## Task to carry out:
Rewrite every entry with "scientific name" replaced by "binomial" and nothing else changed.

## Entries shown:
=====

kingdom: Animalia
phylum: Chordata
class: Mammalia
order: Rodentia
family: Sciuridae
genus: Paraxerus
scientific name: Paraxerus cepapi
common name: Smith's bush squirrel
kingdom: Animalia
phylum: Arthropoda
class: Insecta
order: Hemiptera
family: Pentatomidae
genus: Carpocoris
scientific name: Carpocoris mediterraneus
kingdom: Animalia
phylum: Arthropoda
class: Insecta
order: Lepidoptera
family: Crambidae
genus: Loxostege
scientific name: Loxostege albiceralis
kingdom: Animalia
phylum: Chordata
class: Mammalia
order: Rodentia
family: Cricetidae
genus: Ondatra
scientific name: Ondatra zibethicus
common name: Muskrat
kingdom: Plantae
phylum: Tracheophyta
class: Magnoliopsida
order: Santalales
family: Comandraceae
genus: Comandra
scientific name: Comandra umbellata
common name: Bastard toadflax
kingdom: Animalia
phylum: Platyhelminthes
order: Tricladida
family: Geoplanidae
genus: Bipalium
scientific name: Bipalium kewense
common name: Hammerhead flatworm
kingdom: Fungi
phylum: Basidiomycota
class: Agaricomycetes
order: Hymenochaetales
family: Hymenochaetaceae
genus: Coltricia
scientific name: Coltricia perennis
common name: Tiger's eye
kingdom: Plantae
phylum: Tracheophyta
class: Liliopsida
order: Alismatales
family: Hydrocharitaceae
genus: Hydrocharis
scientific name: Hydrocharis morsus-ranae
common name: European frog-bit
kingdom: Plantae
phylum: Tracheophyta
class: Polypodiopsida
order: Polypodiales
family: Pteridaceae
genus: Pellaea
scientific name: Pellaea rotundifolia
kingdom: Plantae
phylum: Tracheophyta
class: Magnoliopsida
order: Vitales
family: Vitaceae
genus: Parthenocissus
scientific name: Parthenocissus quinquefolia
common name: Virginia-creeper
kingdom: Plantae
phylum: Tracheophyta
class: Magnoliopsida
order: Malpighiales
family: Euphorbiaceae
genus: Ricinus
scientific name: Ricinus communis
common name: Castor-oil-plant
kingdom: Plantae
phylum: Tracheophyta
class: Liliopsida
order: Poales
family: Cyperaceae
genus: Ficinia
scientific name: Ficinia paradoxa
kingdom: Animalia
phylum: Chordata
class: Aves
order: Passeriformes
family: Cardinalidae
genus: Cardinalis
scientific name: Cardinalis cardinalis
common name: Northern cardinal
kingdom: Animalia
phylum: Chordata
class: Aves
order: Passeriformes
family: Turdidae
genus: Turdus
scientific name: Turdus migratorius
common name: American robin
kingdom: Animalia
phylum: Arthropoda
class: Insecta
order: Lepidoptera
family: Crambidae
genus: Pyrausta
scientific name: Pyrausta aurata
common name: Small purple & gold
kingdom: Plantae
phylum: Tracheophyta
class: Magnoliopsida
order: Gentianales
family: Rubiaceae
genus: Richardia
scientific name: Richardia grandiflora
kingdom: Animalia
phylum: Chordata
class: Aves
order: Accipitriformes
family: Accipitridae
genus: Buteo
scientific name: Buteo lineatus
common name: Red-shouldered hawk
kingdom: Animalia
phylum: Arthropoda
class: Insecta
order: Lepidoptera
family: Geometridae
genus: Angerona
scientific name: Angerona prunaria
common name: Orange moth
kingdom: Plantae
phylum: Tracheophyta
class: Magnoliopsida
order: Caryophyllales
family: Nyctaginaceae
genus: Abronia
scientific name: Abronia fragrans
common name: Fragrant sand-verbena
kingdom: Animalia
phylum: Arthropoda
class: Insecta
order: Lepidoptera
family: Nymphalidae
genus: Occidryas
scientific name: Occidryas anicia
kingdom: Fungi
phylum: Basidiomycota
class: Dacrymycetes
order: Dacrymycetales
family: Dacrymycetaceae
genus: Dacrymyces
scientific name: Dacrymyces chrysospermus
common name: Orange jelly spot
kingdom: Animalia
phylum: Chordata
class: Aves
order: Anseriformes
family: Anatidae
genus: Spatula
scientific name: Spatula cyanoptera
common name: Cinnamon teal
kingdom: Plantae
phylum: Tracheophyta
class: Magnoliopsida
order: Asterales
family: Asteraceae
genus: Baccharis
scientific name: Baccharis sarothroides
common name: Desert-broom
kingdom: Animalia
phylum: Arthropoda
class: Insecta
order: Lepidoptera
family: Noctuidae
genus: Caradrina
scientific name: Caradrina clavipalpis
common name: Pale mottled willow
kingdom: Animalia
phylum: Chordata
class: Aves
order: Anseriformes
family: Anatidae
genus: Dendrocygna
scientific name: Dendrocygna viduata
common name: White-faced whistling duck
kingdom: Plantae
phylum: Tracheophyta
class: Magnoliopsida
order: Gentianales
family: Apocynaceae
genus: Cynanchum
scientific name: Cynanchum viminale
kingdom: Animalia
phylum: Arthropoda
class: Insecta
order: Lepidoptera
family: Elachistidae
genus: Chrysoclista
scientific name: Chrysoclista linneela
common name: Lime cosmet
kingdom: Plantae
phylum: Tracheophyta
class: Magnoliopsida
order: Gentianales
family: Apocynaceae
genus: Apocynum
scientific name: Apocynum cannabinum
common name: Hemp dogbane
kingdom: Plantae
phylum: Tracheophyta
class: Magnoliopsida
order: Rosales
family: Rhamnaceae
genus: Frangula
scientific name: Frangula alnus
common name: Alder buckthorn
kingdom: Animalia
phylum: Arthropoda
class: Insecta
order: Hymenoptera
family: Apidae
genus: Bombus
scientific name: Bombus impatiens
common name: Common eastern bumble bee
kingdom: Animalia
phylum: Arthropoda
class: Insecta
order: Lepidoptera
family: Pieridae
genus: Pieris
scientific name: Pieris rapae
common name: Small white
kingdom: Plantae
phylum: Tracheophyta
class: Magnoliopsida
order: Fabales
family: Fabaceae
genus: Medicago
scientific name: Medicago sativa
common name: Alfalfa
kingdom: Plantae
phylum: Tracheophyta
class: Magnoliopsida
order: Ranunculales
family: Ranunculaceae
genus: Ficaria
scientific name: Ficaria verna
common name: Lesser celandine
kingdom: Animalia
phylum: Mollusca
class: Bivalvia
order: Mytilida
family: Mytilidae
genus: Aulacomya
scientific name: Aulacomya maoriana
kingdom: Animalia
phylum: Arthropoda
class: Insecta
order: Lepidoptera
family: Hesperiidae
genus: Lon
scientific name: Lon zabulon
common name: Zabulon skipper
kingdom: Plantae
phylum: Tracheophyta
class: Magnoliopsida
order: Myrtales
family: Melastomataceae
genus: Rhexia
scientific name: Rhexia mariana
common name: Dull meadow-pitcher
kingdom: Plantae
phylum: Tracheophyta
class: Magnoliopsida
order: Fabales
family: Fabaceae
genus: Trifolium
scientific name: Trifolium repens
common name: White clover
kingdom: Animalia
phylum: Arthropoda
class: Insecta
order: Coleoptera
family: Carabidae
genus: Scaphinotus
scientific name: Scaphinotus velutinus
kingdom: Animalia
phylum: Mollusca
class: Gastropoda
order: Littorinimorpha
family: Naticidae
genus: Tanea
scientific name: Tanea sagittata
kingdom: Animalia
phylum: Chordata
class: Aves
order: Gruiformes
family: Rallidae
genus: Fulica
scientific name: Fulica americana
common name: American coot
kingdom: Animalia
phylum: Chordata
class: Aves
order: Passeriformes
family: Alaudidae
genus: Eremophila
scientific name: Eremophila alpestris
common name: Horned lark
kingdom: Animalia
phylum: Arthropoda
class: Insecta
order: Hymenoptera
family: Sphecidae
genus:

=====

## Response below:
kingdom: Animalia
phylum: Chordata
class: Mammalia
order: Rodentia
family: Sciuridae
genus: Paraxerus
binomial: Paraxerus cepapi
common name: Smith's bush squirrel
kingdom: Animalia
phylum: Arthropoda
class: Insecta
order: Hemiptera
family: Pentatomidae
genus: Carpocoris
binomial: Carpocoris mediterraneus
kingdom: Animalia
phylum: Arthropoda
class: Insecta
order: Lepidoptera
family: Crambidae
genus: Loxostege
binomial: Loxostege albiceralis
kingdom: Animalia
phylum: Chordata
class: Mammalia
order: Rodentia
family: Cricetidae
genus: Ondatra
binomial: Ondatra zibethicus
common name: Muskrat
kingdom: Plantae
phylum: Tracheophyta
class: Magnoliopsida
order: Santalales
family: Comandraceae
genus: Comandra
binomial: Comandra umbellata
common name: Bastard toadflax
kingdom: Animalia
phylum: Platyhelminthes
order: Tricladida
family: Geoplanidae
genus: Bipalium
binomial: Bipalium kewense
common name: Hammerhead flatworm
kingdom: Fungi
phylum: Basidiomycota
class: Agaricomycetes
order: Hymenochaetales
family: Hymenochaetaceae
genus: Coltricia
binomial: Coltricia perennis
common name: Tiger's eye
kingdom: Plantae
phylum: Tracheophyta
class: Liliopsida
order: Alismatales
family: Hydrocharitaceae
genus: Hydrocharis
binomial: Hydrocharis morsus-ranae
common name: European frog-bit
kingdom: Plantae
phylum: Tracheophyta
class: Polypodiopsida
order: Polypodiales
family: Pteridaceae
genus: Pellaea
binomial: Pellaea rotundifolia
kingdom: Plantae
phylum: Tracheophyta
class: Magnoliopsida
order: Vitales
family: Vitaceae
genus: Parthenocissus
binomial: Parthenocissus quinquefolia
common name: Virginia-creeper
kingdom: Plantae
phylum: Tracheophyta
class: Magnoliopsida
order: Malpighiales
family: Euphorbiaceae
genus: Ricinus
binomial: Ricinus communis
common name: Castor-oil-plant
kingdom: Plantae
phylum: Tracheophyta
class: Liliopsida
order: Poales
family: Cyperaceae
genus: Ficinia
binomial: Ficinia paradoxa
kingdom: Animalia
phylum: Chordata
class: Aves
order: Passeriformes
family: Cardinalidae
genus: Cardinalis
binomial: Cardinalis cardinalis
common name: Northern cardinal
kingdom: Animalia
phylum: Chordata
class: Aves
order: Passeriformes
family: Turdidae
genus: Turdus
binomial: Turdus migratorius
common name: American robin
kingdom: Animalia
phylum: Arthropoda
class: Insecta
order: Lepidoptera
family: Crambidae
genus: Pyrausta
binomial: Pyrausta aurata
common name: Small purple & gold
kingdom: Plantae
phylum: Tracheophyta
class: Magnoliopsida
order: Gentianales
family: Rubiaceae
genus: Richardia
binomial: Richardia grandiflora
kingdom: Animalia
phylum: Chordata
class: Aves
order: Accipitriformes
family: Accipitridae
genus: Buteo
binomial: Buteo lineatus
common name: Red-shouldered hawk
kingdom: Animalia
phylum: Arthropoda
class: Insecta
order: Lepidoptera
family: Geometridae
genus: Angerona
binomial: Angerona prunaria
common name: Orange moth
kingdom: Plantae
phylum: Tracheophyta
class: Magnoliopsida
order: Caryophyllales
family: Nyctaginaceae
genus: Abronia
binomial: Abronia fragrans
common name: Fragrant sand-verbena
kingdom: Animalia
phylum: Arthropoda
class: Insecta
order: Lepidoptera
family: Nymphalidae
genus: Occidryas
binomial: Occidryas anicia
kingdom: Fungi
phylum: Basidiomycota
class: Dacrymycetes
order: Dacrymycetales
family: Dacrymycetaceae
genus: Dacrymyces
binomial: Dacrymyces chrysospermus
common name: Orange jelly spot
kingdom: Animalia
phylum: Chordata
class: Aves
order: Anseriformes
family: Anatidae
genus: Spatula
binomial: Spatula cyanoptera
common name: Cinnamon teal
kingdom: Plantae
phylum: Tracheophyta
class: Magnoliopsida
order: Asterales
family: Asteraceae
genus: Baccharis
binomial: Baccharis sarothroides
common name: Desert-broom
kingdom: Animalia
phylum: Arthropoda
class: Insecta
order: Lepidoptera
family: Noctuidae
genus: Caradrina
binomial: Caradrina clavipalpis
common name: Pale mottled willow
kingdom: Animalia
phylum: Chordata
class: Aves
order: Anseriformes
family: Anatidae
genus: Dendrocygna
binomial: Dendrocygna viduata
common name: White-faced whistling duck
kingdom: Plantae
phylum: Tracheophyta
class: Magnoliopsida
order: Gentianales
family: Apocynaceae
genus: Cynanchum
binomial: Cynanchum viminale
kingdom: Animalia
phylum: Arthropoda
class: Insecta
order: Lepidoptera
family: Elachistidae
genus: Chrysoclista
binomial: Chrysoclista linneela
common name: Lime cosmet
kingdom: Plantae
phylum: Tracheophyta
class: Magnoliopsida
order: Gentianales
family: Apocynaceae
genus: Apocynum
binomial: Apocynum cannabinum
common name: Hemp dogbane
kingdom: Plantae
phylum: Tracheophyta
class: Magnoliopsida
order: Rosales
family: Rhamnaceae
genus: Frangula
binomial: Frangula alnus
common name: Alder buckthorn
kingdom: Animalia
phylum: Arthropoda
class: Insecta
order: Hymenoptera
family: Apidae
genus: Bombus
binomial: Bombus impatiens
common name: Common eastern bumble bee
kingdom: Animalia
phylum: Arthropoda
class: Insecta
order: Lepidoptera
family: Pieridae
genus: Pieris
binomial: Pieris rapae
common name: Small white
kingdom: Plantae
phylum: Tracheophyta
class: Magnoliopsida
order: Fabales
family: Fabaceae
genus: Medicago
binomial: Medicago sativa
common name: Alfalfa
kingdom: Plantae
phylum: Tracheophyta
class: Magnoliopsida
order: Ranunculales
family: Ranunculaceae
genus: Ficaria
binomial: Ficaria verna
common name: Lesser celandine
kingdom: Animalia
phylum: Mollusca
class: Bivalvia
order: Mytilida
family: Mytilidae
genus: Aulacomya
binomial: Aulacomya maoriana
kingdom: Animalia
phylum: Arthropoda
class: Insecta
order: Lepidoptera
family: Hesperiidae
genus: Lon
binomial: Lon zabulon
common name: Zabulon skipper
kingdom: Plantae
phylum: Tracheophyta
class: Magnoliopsida
order: Myrtales
family: Melastomataceae
genus: Rhexia
binomial: Rhexia mariana
common name: Dull meadow-pitcher
kingdom: Plantae
phylum: Tracheophyta
class: Magnoliopsida
order: Fabales
family: Fabaceae
genus: Trifolium
binomial: Trifolium repens
common name: White clover
kingdom: Animalia
phylum: Arthropoda
class: Insecta
order: Coleoptera
family: Carabidae
genus: Scaphinotus
binomial: Scaphinotus velutinus
kingdom: Animalia
phylum: Mollusca
class: Gastropoda
order: Littorinimorpha
family: Naticidae
genus: Tanea
binomial: Tanea sagittata
kingdom: Animalia
phylum: Chordata
class: Aves
order: Gruiformes
family: Rallidae
genus: Fulica
binomial: Fulica americana
common name: American coot
kingdom: Animalia
phylum: Chordata
class: Aves
order: Passeriformes
family: Alaudidae
genus: Eremophila
binomial: Eremophila alpestris
common name: Horned lark
kingdom: Animalia
phylum: Arthropoda
class: Insecta
order: Hymenoptera
family: Sphecidae
genus:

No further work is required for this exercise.